3. 旧Teamsやブラウザー版を利用する
最も手軽かつ効果的な暫定対応は、旧Teams(従来のTeamsクライアント)またはブラウザー版のTeamsを利用することです。具体的には以下のような手順で回避できます。
- 旧Teamsを起動する
新しいTeamsと旧Teamsの両方がインストールされている環境であれば、旧Teamsから同じチームやチャネルにアクセスしてみましょう。リンクをクリックした場合、エラーが発生しないケースが大半です。 - ブラウザー版Teamsに切り替える
EdgeやChromeなどのブラウザーでMicrosoft 365ポータルやTeamsにアクセスし、同様にチャネルやファイルを開くと正常にリンクが機能することが多いです。操作方法もほぼ同じなので、すぐに業務へ復帰できる利点があります。

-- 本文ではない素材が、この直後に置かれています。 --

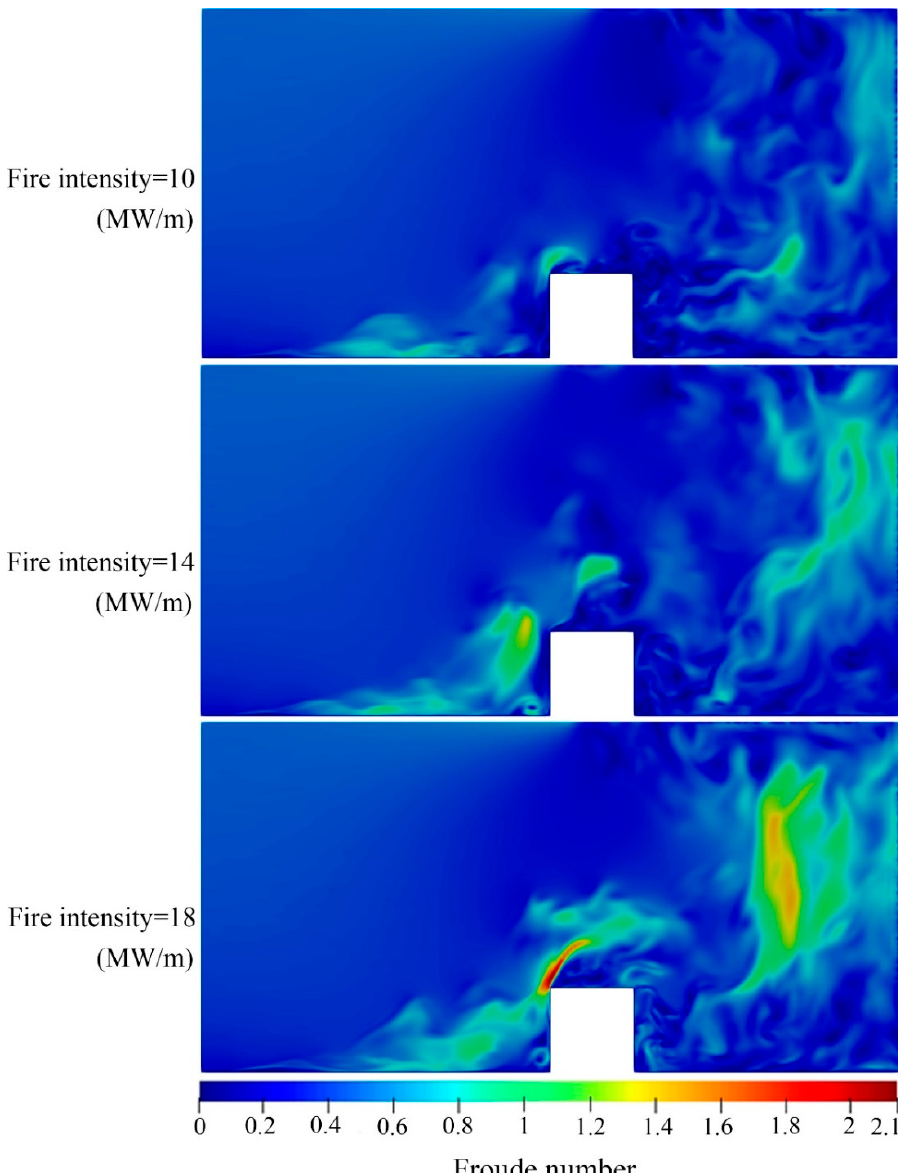
Figure 6. Contours of Froude number distribution for fire intensities of 10, 14, and 18 MW/m.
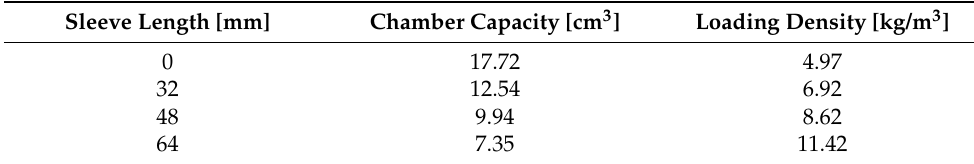
Table 1. Values of the chamber capacity and the loading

4. OneNoteやExcelなどをTeams外で直接開く
Teamsのタブとして埋め込んでいるOneNoteやExcelの内部でリンクをクリックするとエラーが起こる場合には、あらかじめ該当のファイルをTeams以外(OneNoteデスクトップアプリやExcelデスクトップアプリ、またはWebブラウザー上のOneNote/Excel Online)で開き、その中からリンクを試してみてください。こちらも多くの事例でリンクが正常に機能するようです。
- OneNoteデスクトップアプリのメリット
デスクトップアプリでは、Office全般のアップデートが実行されるため、Teamsクライアントとは異なるフレームワークで動作します。認証トークンの扱いも異なり、リンク先アクセスがスムーズにいく場合があります。 - Excelデスクトップアプリから開く
同様にExcelもデスクトップアプリを使用することで、ハイパーリンクの遷移がTeamsと独立したプロセスで処理されるため、エラーを回避できる可能性が高くなります。
5. 「ブラウザーで開く」機能を活用する
Teamsから直接ファイルを閲覧する場合、画面上部に「ブラウザーで開く」や「SharePointで開く」などの選択肢が表示されることがあります。このオプションを選択すると、ブラウザーを通じて該当ドキュメントを開きます。その後にリンクをクリックすれば、エラーを回避できる場合が多いです。
管理者向けの推奨対応
組織内で同様の問題が多数報告されている場合には、管理者として以下の点を検討することが推奨されます。
問い合わせ窓口と情報共有
ユーザーから「リンクが開けない」という問い合わせを受けた際に、まずは本記事で紹介した回避策(旧Teamsまたはブラウザー版の利用、Teams外からのアクセス)を案内して一時的な対処を行ってもらいましょう。大半のケースはこれで問題を回避できます。また、組織全体に周知する場合、以下のような方法が考えられます。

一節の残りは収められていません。